Wednesday, September 11, 2013

The Complex Anadarko Basin

A classic structural geologic basin, such as the Michigan Basin, is essentially a bowl within the deep, Precambrian basement rock into which younger layers of sediment have accumulated.  In that case, the deepest portion of the basin is near its center and, as layers of deposits fill the bowl over the eons, the youngest surface sediments end up above the center as well.

The Anadarko Basin, which covers 50,000 square miles of western Oklahoma, the northern Texas Panhandle and portions of southwestern Kansas and southeastern Colorado, is not your typical structural basin.  This basin initially formed above an aborted Precambrian rift and began to fill with Paleozoic sediments from the Cambrian into the Mississippian Periods (from 550 to 350 million years ago).  Compression of that region during the Pennsylvanian Period (about 300 MYA), in concert with the uplift of the Ouachita Mountains (a westward extension of the Southern Appalachians), deformed the basin by producing a shallower segment on its northern and western flanks.  Throughout the rest of the Pennsylvanian Period and into the Permian (250 MYA), the Anadarko Basin filled to its brim.  Today, the basin has an irregular topography, with a relatively shallow platform (2000 feet deep) on its western and northern rim and a very deep section along its southern edge; the latter, the deepest structural basin in North America, dips 40,000 feet below the rim of the basin.

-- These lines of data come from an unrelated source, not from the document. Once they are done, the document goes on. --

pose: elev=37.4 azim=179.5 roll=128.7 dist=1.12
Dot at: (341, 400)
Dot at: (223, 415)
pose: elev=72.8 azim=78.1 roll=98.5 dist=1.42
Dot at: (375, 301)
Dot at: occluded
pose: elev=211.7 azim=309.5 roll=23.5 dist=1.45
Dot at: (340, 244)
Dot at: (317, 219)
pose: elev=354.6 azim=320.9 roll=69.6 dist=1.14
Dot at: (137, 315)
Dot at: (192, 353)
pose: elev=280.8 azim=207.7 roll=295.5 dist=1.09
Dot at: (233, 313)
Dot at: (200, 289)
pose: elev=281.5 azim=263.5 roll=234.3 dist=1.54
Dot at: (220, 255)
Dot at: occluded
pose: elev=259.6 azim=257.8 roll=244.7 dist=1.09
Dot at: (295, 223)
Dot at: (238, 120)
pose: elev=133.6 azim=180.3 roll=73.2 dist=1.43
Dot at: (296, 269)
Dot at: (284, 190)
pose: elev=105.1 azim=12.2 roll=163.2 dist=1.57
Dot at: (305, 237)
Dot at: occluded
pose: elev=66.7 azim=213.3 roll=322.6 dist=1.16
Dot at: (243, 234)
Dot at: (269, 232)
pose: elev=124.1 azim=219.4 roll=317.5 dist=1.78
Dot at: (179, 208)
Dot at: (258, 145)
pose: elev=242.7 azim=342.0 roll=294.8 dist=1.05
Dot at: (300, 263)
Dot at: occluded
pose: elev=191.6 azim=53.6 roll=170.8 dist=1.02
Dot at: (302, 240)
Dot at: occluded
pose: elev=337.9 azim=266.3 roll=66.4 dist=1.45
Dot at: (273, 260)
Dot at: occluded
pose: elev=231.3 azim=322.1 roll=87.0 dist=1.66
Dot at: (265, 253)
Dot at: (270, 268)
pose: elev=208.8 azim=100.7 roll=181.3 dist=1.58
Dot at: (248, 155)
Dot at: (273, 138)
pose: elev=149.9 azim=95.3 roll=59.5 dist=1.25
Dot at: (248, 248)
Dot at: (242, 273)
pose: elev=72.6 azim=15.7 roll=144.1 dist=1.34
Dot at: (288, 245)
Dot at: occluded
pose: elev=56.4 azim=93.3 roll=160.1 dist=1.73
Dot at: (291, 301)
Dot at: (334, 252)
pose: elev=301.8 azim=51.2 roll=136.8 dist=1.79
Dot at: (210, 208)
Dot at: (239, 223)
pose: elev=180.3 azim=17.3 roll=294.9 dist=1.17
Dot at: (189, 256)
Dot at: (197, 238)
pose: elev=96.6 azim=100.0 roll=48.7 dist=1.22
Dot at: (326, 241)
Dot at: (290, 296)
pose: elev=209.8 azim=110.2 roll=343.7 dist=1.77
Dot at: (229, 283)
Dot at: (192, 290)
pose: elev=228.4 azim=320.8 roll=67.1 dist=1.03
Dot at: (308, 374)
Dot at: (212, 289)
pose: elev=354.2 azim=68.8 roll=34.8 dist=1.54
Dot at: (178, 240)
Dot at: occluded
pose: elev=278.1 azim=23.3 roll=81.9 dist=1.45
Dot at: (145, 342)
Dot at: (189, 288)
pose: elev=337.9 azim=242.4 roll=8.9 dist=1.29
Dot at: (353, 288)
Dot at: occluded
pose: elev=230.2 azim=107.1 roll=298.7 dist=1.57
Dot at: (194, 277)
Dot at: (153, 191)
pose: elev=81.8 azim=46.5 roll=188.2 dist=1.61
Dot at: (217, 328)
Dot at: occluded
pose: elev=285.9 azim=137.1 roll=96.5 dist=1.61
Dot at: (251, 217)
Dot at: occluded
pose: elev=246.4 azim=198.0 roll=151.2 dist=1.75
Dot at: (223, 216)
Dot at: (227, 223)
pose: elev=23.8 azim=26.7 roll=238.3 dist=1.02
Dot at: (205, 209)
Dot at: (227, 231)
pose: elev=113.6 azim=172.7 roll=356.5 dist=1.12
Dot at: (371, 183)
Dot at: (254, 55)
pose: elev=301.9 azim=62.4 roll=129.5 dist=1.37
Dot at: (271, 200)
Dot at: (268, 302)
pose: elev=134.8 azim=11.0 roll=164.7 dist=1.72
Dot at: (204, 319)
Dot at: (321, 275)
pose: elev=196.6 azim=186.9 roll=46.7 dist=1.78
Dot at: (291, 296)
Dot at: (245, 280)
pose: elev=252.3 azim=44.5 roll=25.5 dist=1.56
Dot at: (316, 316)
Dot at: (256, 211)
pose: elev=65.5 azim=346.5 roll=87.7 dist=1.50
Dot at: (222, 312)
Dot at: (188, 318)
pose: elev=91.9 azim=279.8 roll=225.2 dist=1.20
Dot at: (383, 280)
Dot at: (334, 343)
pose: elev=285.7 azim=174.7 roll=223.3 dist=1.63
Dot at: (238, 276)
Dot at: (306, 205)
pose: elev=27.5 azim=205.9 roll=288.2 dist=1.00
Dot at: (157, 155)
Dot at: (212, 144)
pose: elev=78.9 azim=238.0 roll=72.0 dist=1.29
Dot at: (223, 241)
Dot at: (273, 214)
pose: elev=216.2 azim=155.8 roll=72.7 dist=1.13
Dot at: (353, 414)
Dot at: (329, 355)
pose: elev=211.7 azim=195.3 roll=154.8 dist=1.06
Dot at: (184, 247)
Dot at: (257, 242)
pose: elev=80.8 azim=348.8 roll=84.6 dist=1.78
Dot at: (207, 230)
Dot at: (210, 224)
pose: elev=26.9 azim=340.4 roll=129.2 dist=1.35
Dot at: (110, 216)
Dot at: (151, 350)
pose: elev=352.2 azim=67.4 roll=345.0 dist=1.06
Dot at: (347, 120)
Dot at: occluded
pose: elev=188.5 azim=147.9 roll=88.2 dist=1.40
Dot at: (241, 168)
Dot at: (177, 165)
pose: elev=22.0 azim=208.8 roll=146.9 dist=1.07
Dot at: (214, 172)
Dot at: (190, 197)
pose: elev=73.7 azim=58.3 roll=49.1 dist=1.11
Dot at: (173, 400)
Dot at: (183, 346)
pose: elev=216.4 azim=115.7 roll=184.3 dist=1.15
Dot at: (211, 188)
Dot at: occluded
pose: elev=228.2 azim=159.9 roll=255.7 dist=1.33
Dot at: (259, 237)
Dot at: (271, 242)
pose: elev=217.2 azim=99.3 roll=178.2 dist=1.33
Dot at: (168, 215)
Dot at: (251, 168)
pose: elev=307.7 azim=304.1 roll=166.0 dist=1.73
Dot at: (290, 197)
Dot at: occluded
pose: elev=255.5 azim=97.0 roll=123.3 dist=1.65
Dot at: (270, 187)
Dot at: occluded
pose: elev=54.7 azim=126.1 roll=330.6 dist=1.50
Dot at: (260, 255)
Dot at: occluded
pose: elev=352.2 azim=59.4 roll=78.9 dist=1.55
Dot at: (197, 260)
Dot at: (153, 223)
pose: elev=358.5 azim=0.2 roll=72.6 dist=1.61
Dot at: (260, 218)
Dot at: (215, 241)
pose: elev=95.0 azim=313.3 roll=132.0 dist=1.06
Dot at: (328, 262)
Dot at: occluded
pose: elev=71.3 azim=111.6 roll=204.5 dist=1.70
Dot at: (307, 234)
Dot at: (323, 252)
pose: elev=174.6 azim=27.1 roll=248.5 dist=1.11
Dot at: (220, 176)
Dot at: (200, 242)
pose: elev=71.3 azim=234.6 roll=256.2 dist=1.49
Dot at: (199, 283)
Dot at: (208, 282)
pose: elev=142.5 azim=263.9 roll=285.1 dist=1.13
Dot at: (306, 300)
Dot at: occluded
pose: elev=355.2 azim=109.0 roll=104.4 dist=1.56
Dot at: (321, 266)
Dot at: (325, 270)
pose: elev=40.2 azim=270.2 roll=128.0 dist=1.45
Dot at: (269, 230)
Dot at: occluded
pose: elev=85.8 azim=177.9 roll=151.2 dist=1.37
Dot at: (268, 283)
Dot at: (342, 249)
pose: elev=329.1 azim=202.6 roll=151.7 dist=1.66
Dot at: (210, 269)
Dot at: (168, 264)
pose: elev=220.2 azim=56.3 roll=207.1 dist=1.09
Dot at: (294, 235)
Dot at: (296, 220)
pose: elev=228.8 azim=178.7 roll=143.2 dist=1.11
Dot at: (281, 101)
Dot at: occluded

The major source of natural gas in the United States and a significant source of oil as well, the Anadarko Basin poses a challenge for energy geologists.  Its irregular floor and steeply dipping layers of sediment make locations of oil and gas relatively hard to predict.  The Woodford Shale, for example, late Devonian to early Mississippian in age, is one of the primary sources of fossil fuel within the basin but has an average thickness of only 125 feet.  As one might expect, there is a great deal of controversy regarding future drilling opportunities within the Anadarko Basin but new technologies, including fracking, have significantly increased the prospects of success.  Of course, for those of us who support a shift toward clean, renewable sources of energy, this is not necessarily good news.